Imagine a scenario where there are three models with this structure:
const MODEL_ONE = {
state: 0,
reducers: {
increment: (state) => state + 1
}
}
const MODEL_TWO = {
state: 0,
reducers: {
decrement: (state) => state - 1
}
}
In this code, we're creating two Rematch models without effects, just with a state and a reducer function: one model for increasing the state value of MODEL_ONE, and the other for decreasing the state value of MODEL_TWO.
When Rematch is initialized, it automatically fills the dispatch parameter with access to any reducer or effect that is defined in our store models.

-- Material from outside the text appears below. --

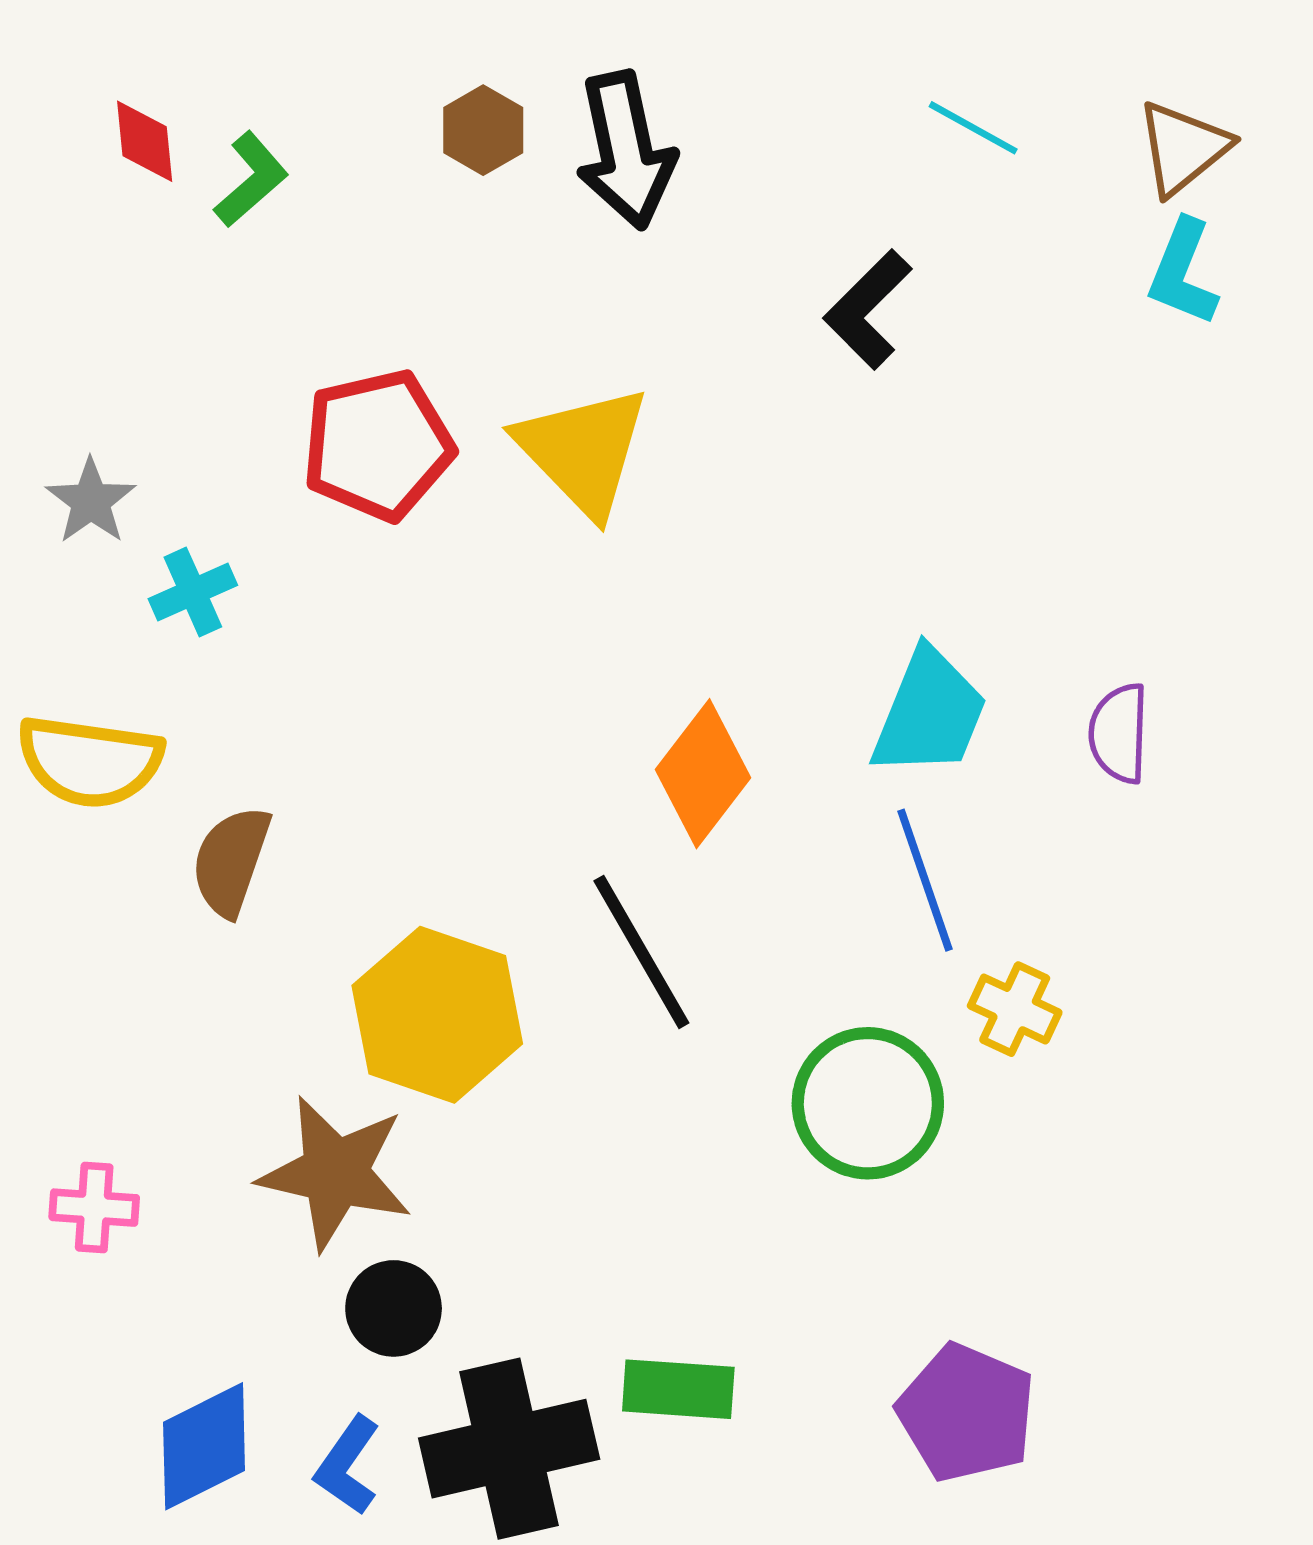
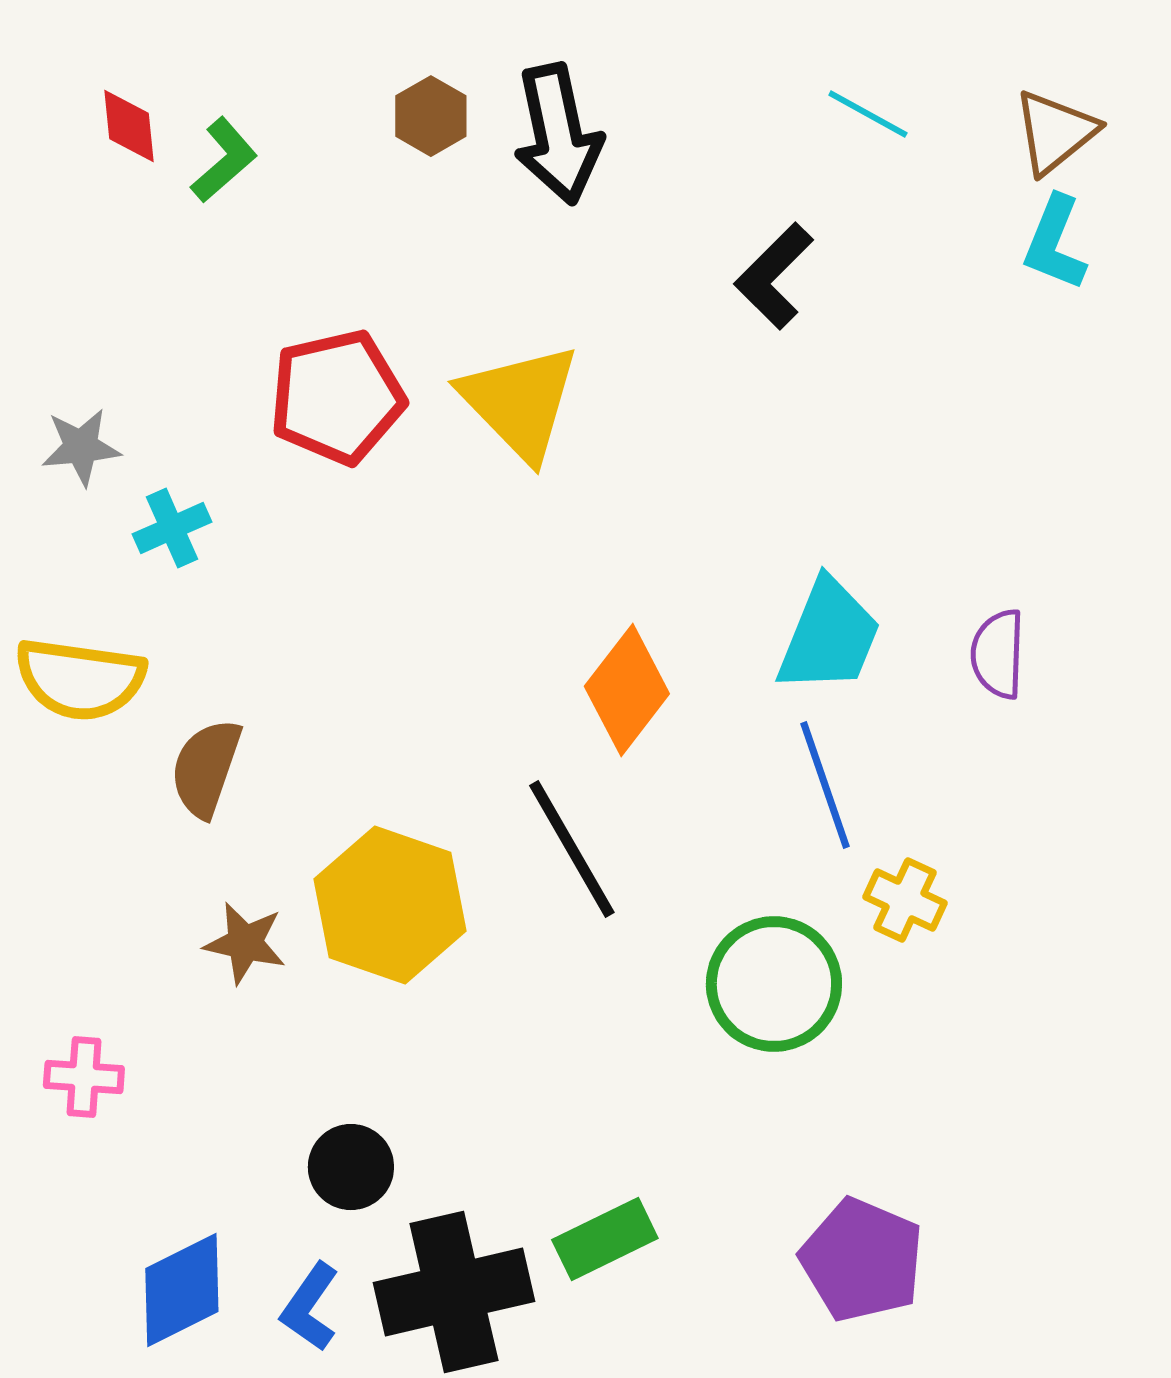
gray star: (91, 501) -> (81, 447), turned 30
brown star: (335, 1173) -> (245, 943), moved, size x0.6
green rectangle: (678, 1389) -> (605, 1239), turned -30

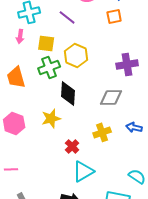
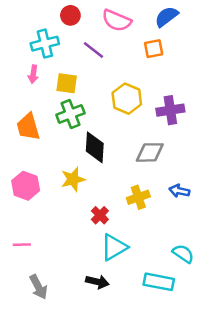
yellow hexagon: (76, 55) -> (127, 99), moved

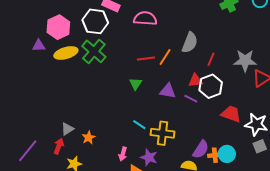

We could now create a third model with an effect calling the increment() reducer from MODEL_ONE and the decrement() reducer from MODEL_TWO:
const MODEL_THREE = {
state: 0,
effects: (dispatch) => ({
firstFn() {
dispatch.MODEL_ONE.increment()
dispatch.MODEL_TWO.decrement()
}
})
}
In this code, we're accessing the dispatch parameter and increasing the state value of MODEL_ONE, and decreasing the state value of MODEL_TWO directly from another model, in this case, MODEL_THREE.
When this effect is dispatched through the global dispatch of our store, we have the following:
Store.dispatch({ type: "MODEL_THREE/firstFn" })
In this code snippet, we're using a hypothetical scenario where our MODEL_THREE effect is initialized in our Redux store, so we can dispatch our MODEL_THREE effect called firstFn().
We can check that our state has changed to this:
{
"MODEL_ONE": 1
"MODEL_TWO": -1
"MODEL_THREE": 0
}
As we can see, the states of MODEL_ONE and MODEL_TWO changed correctly.
With all these concepts now clear, we can build anything from a small application to a big enterprise application.
Summary
In this chapter, we have learned about the main concepts that are required to start a simple application with Rematch. We also learned why Redux needs an abstraction layer and how Rematch entered the game to solve that problem.
Now that we've covered all these concepts, we can safely face the creation of our first application. We will learn how to create a simple Redux to-do application with vanilla JavaScript, for a future migration to Rematch.